- S&P/TSX may fall as much as 12% or jump 8% depending on vote
- Cheap bullish options on Canada stocks a buying opportunity
Whether Britons vote to leave the European Union or agree to stay, Manulife Asset Management fund manager Steve Belisle plans to be a buyer in the Canadian stock market.
The bigger question at the moment is what he will be buying -- energy stocks in an exit or the big banks if the U.K. votes to stay.
“There’s more downside if there’s a leave at this point than upside in a remain scenario,” Belisle said in a phone interview Wednesday from Montreal. His team manages about C$3 billion ($2.4 billion). Manulife Asset Management oversees about $325 billion. “We will be a buyer in a leave scenario, looking at stocks we like that overreact. If there’s a remain, we will probably buy but to a lesser extent.”
The S&P/TSX Composite Index surged 0.9 percent as global equities rallied with Britons at the polls. The Canadian benchmark has jumped 8.7 percent this year, the most among developed markets tracked by Bloomberg amid rallies in commodities producers.
Belisle has an elevated 6 percent cash position in his portfolio, and suggests investors “play defense” in preparation for the voting results. Polls close in the referendum at 10 p.m. London time. Polling before Wednesday suggested the vote is finely balanced between the two camps, while financial markets and betting odds indicate “Remain” is on course to win.
In the event of a Brexit, developed world markets could plunge as much as 8 percent over the following two trading days, Belisle said. The Canadian market meanwhile could drop 6 percent to 12 percent. If there is a correction in crude prices, Belisle will be on the hunt for Canadian energy stocks.
“It gives us an opportunity to buy lots of oil companies at cheaper prices,” he said. WSP Global Inc., an engineering services company with offices in 40 countries, is another stock to consider, he said.
If the U.K. votes to stick with the EU, Belisle will consider Canadian and U.S. banks amid “more widespread buying” as the overhang of Brexit concern fades. In such a scenario, global stocks could gain about 5 percent over several days, with the S&P/TSX having as much as 8 percent upside.
With investors paying a premium for protection against calamity in the equity market, this presents an opportunity for options investors to take advantage by buying cheap calls if Brexit fails, according to Hans Albrecht, a fund manager at Horizons ETFs Management Canada Inc.
A measure of the spread in prices between 1-month bullish and bearish options, or skew, in the iShares S&P/TSX 60 Index exchange-traded fund, the largest, most liquid ETF in Canada, jumped to the highest level since 2011 Wednesday, according to data compiled by Bloomberg.
Even after the S&P/TSX rally this year, the too-close-to-call outcome of the vote and the low cost of contracts that pay in the event Canadian shares rise make now the time to boost bullish bets, Albrecht said.
“Right now you either have nothing going on in the market or you have everyone overdoing it on the fear side,” Albrecht said.
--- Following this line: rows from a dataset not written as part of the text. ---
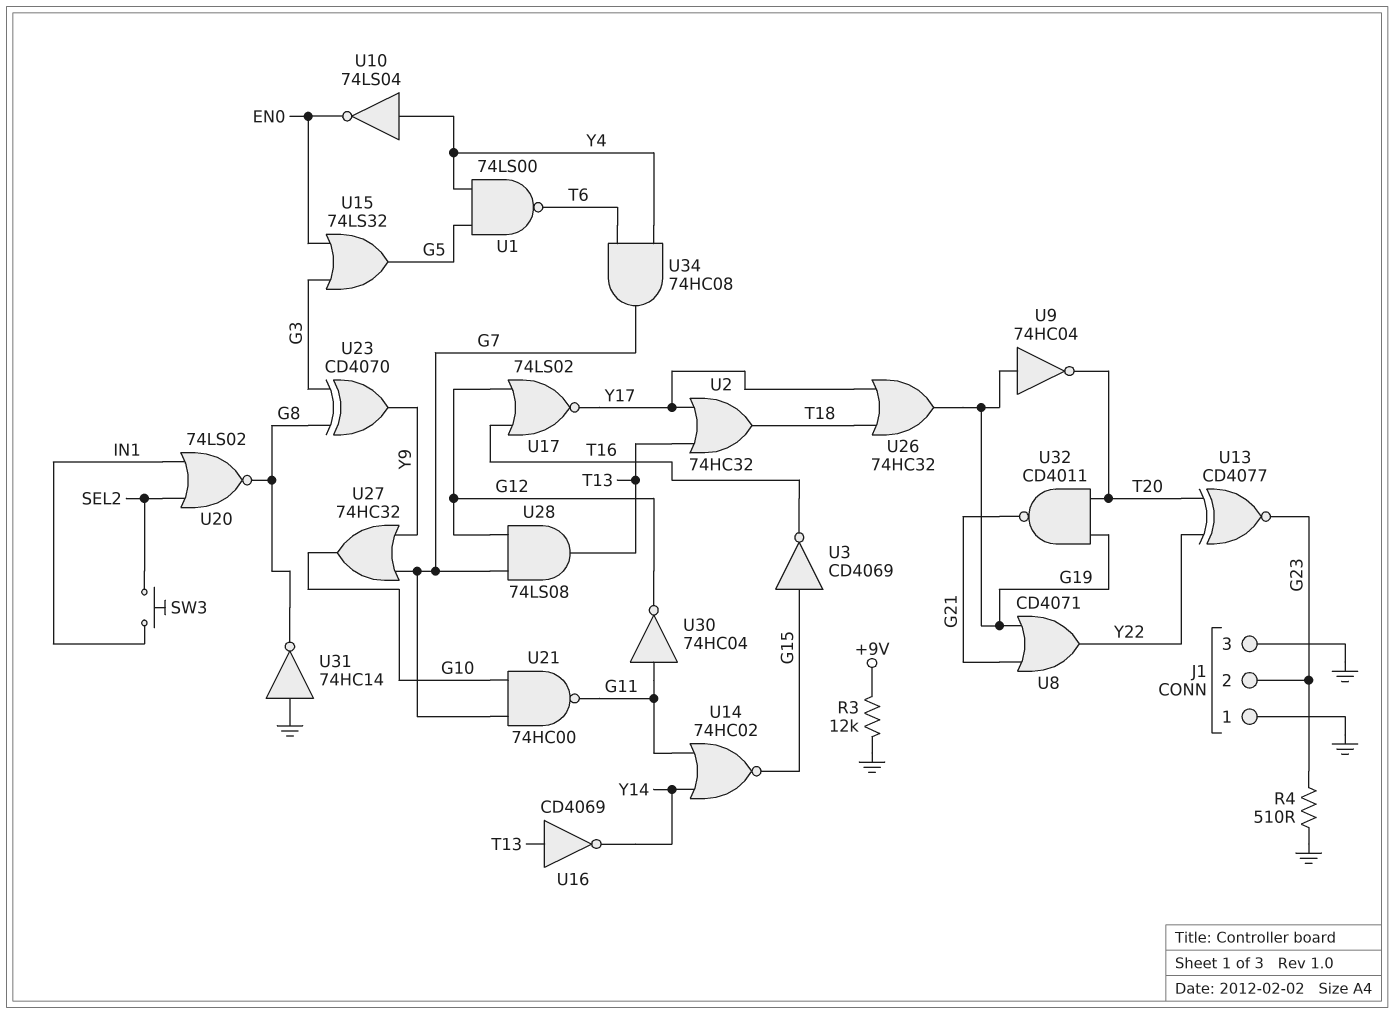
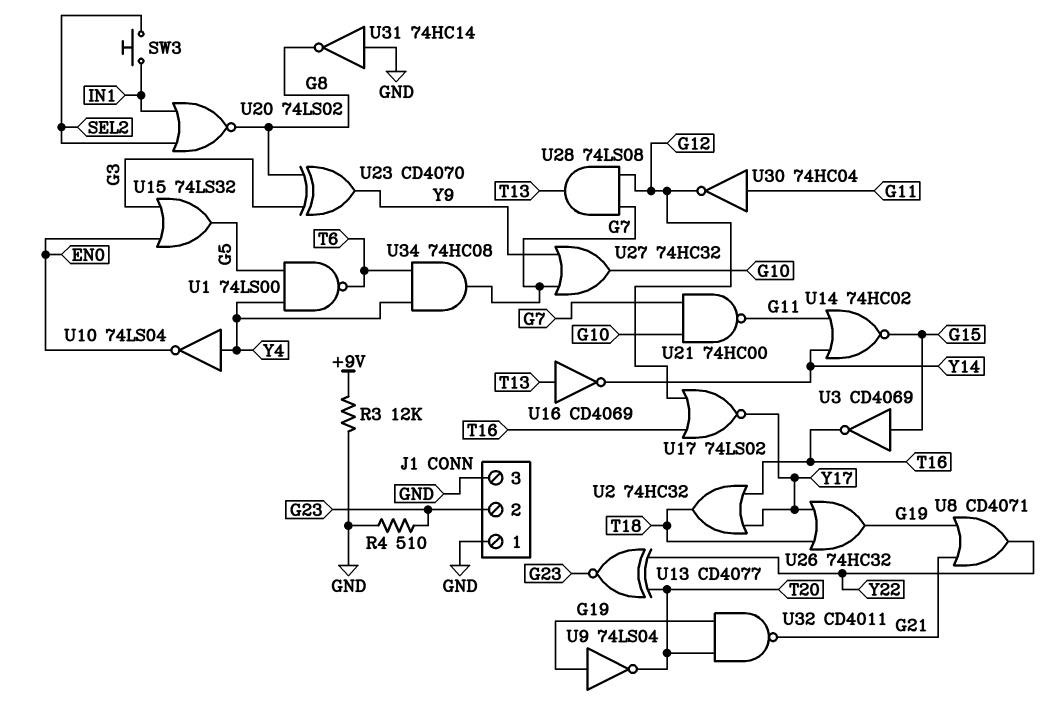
U2: OR 74HC32 (in T13, in Y17, out T18) -> OR 74HC32 (in T16, in Y17, out T18)
U9: NOT 74HC04 (in G19, out T20) -> NOT 74LS04 (in G19, out T20)

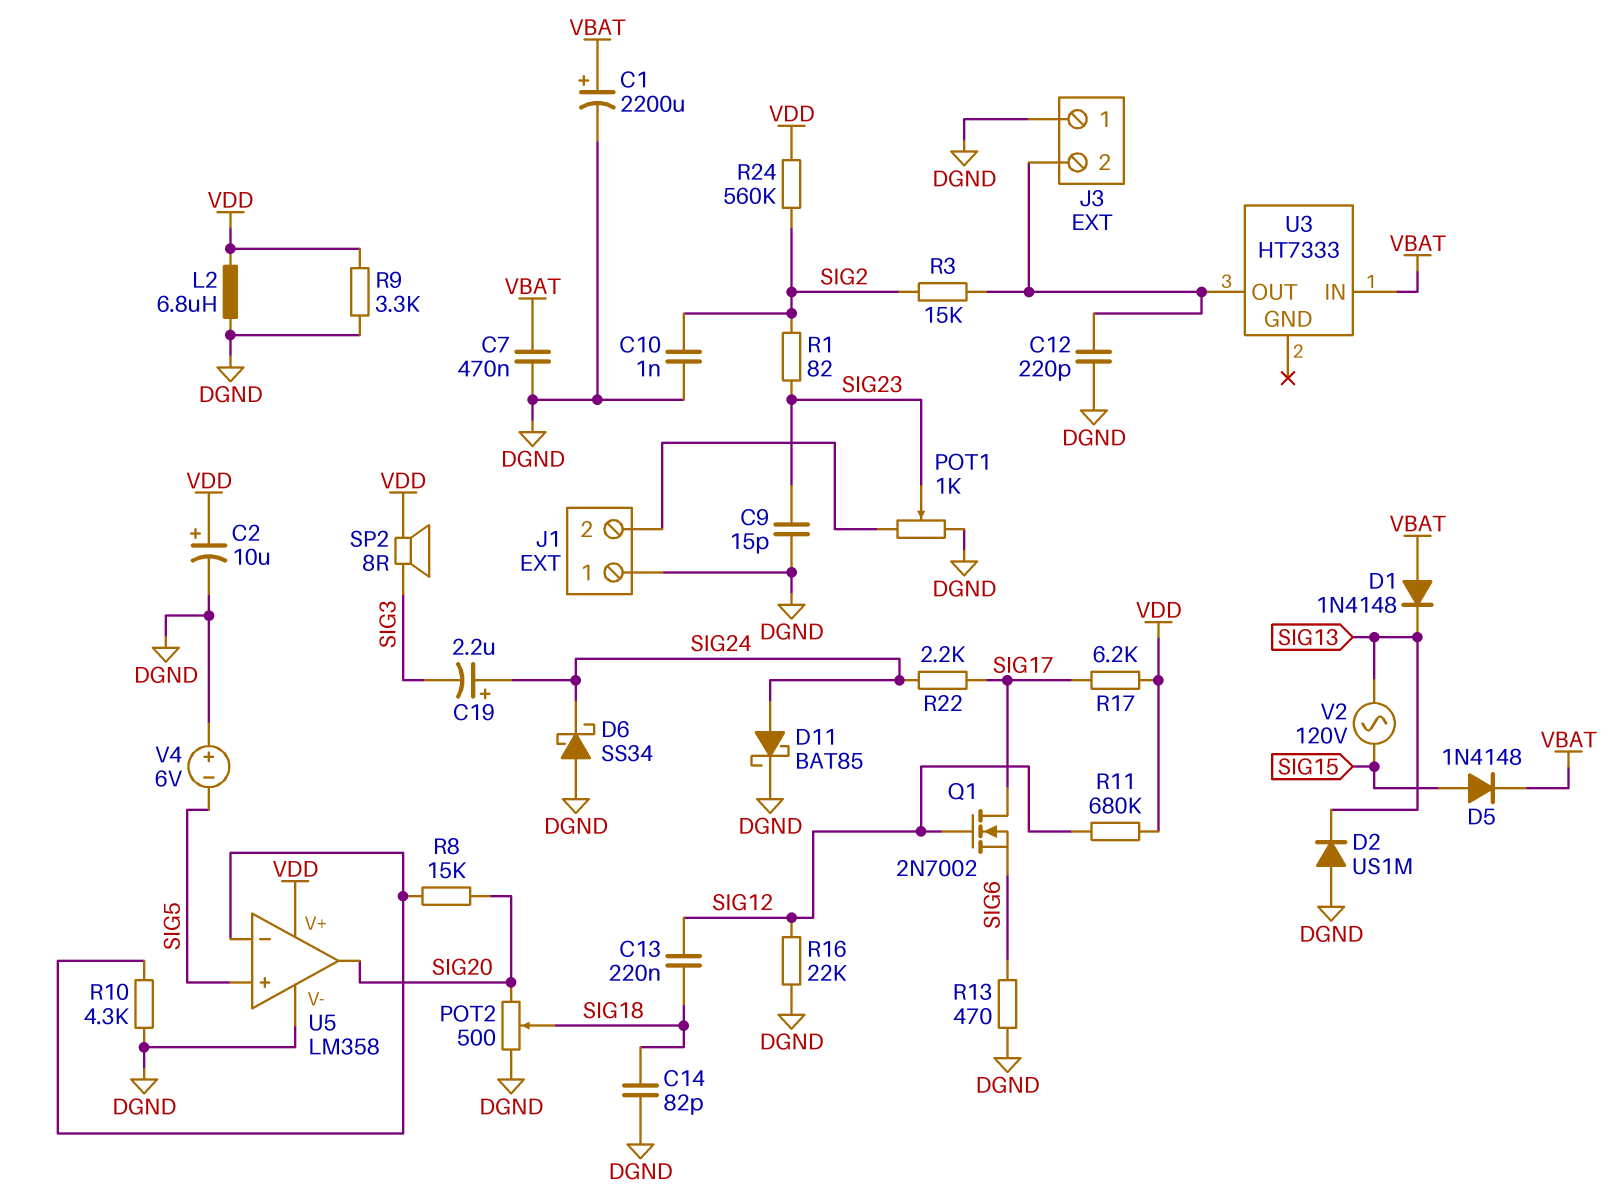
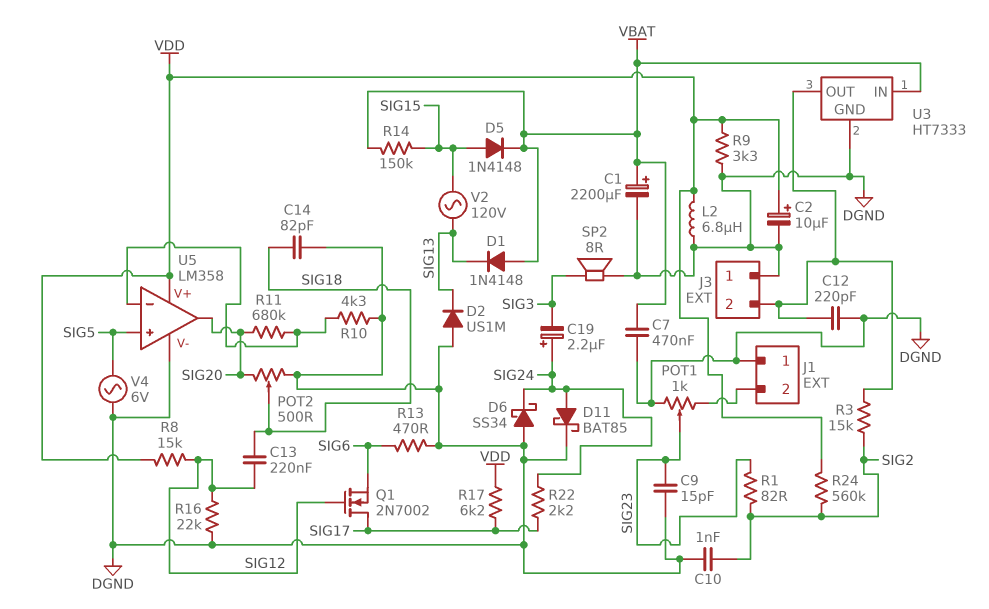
R8: 15k (SIG20, U5/in-) -> 15k (SIG12, VDD)
R11: 680k (SIG12, VDD) -> 680k (SIG20, U5/in-)
R14: none -> 150k (SIG15, VBAT)
SP2: speaker 8R (SIG3, VDD) -> speaker 8R (DGND, SIG3)
U3 pin GND: none -> DGND
V4: 6V (plus DGND, minus SIG5) -> AC 6V (DGND, SIG5)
Horizons manages about C$5.4 billion in ETF products. “With bullish sentiment levels at multi-year lows and in some cases multi-decade lows, buying inexpensively priced upside calls makes great sense. It’s a great time to own upside calls. They’re way cheaper than they usually are.”
The vote’s impact on Canada’s currency meanwhile is likely to be muted, said Shaun Osborne, chief foreign-exchange strategist at Bank of Nova Scotia.
“Our fundamental ties with the U.K. make up a small portion of the economic pie,” Osborne said in a phone interview from Toronto. The U.K. is Canada’s fifth-largest trading partner, with about $21.2 billion in total trade last year, compared with more than $540 billion for the U.S.
Osborne estimates the Canadian dollar, or loonie as it’s known locally, may strengthen to as high as C$1.2650 in the event of a “Remain” vote, or fall to C$1.34 against the U.S. dollar in an exit. The loonie fell 0.7 percent to C$1.275 at 11:26 a.m. in Toronto trading.
Either way, the impact on North American equity markets will be short-lived, Manulife’s Belisle said. Once the referendum excitement dies down, investors will turn their attention back to more pressing issues including the upcoming U.S. presidential election and the pace of potential interest-rate increases at the Federal Reserve, he said.
“Things will settle down and then we will go back to our more typical concerns,” Belisle said.